Alt Falkenstein in der Klus. Hier fand letzte Woche die erste Sitzung des neu gewählten Balsthaler Gemeinderates statt.

Bruno Kissling

Zur ersten Sitzung des neu gewählten Balsthaler Gemeinderats lud Gemeindepräsident Freddy Kreuchi (FDP) seine Ratskolleginnen und -kollegen auf das Schloss Alt Falkenstein in der Klus. «Aus symbolischen Gründen und weil wir damit der ersten Sitzung eine besondere Aufmerksamkeit verleihen wollen», so Kreuchi. Auf der reich befrachteten Traktandenliste gab es einige Positionen, die sich aufgrund der neuen Legislatur ergaben: Abgleichungen der Pendenzenliste, Kenntnisnahme der Fraktionschefs und natürlich auch die Wahl des Vize-Gemeindepräsidiums. Christine Rütti (SVP) wurde vom Gemeinderat einstimmig in dieses Amt gewählt.

Wer zahlt den Einzug der Hundesteuer?

Mit Einführung der Datenbank Amicus und des Mikrochips gibt es die früheren Kennzeichnungen für Hunde, die «Hundemarke» nicht mehr. Der frühere Gemeindeverwalter von Balsthal, Bruno Straub und der Gemeinderat Balsthal vertrat daher die Meinung, dass damit auch das Recht des Kantons Solothurn auf den Einzug einer Kennzeichnungskontrollgebühr nicht mehr bestehe (wir berichteten).

Grund sei auch, weil eine Gebühr mit einer konkreten Leistung verbunden sein müssen, beziehungsweise diese Gebühr also für die Kennzeichnung der Hunde begründet war. Am 1. Juli 2021 hat vor Verwaltungsgericht unter Leitung von Oberrichter Beat Frey, Oberrichter, eine Instruktionsverhandlung stattgefunden, in welcher ein Vergleich zwischen den Parteien - Kanton Solothurn und Gemeinde Balsthal - angestrebt wurde. Diesen Vergleich hat die Gemeinde nun verworfen und es wurde beschlossen, in der Sache vor Verwaltungsgericht zu treten.

In den vergangenen Jahren regelte die Geschäftsordnung des Gemeinderats lediglich den Tag, die Zeit und die Dauer von Gemeinderatssitzungen sowie die Eingabefrist für die Gemeinderatsanträge. Zur besseren Definition der ratsinternen Prozesse und Abläufe wurde durch den Gemeindepräsidenten und den Gemeindeverwalter eine neue Geschäftsordnung ausgearbeitet. So werden für umfangreiche Geschäfte künftig Vernehmlassungen durchgeführt - diese gewährleisten, dass Geschäfte erst traktandiert werden, wenn sie spruchreif sind, wodurch der Ratsprozess effektiver wird. Die neue Geschäftsordnung wurde einstimmig genehmigt.

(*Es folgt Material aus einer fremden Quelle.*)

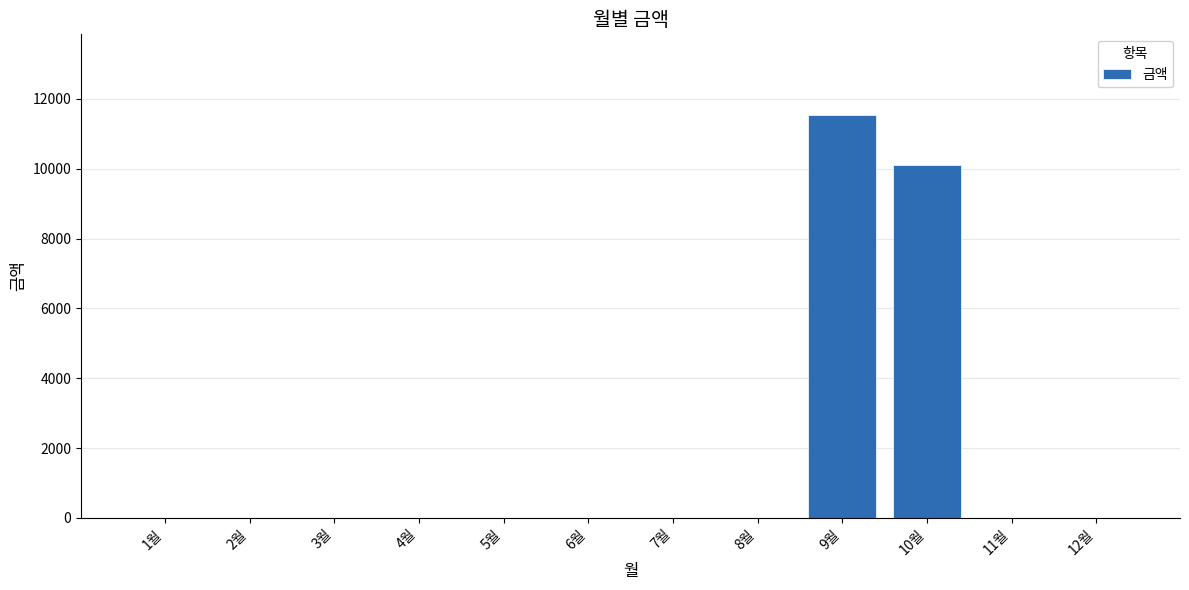

What is the sum of all values?

21650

Es wurde beschlossen, der Arbeitsgruppe Bildung den Auftrag zur Erarbeitung einer Schulstrategie für Kindergarten und Primarschule zu erteilen. In der Arbeitsgruppe nehmen die Gemeinderätinnen Christine Rütti, Rahel Fluri, Finanzverwalter Rudolf Dettling, Gesamtschulleiterin Edith Bucheli Waber, Schulleiter Zyklus I René Hermann, drei Mitglieder der Fachkommission Bildung und Christoph Dobler, externer Berater, Einsitz.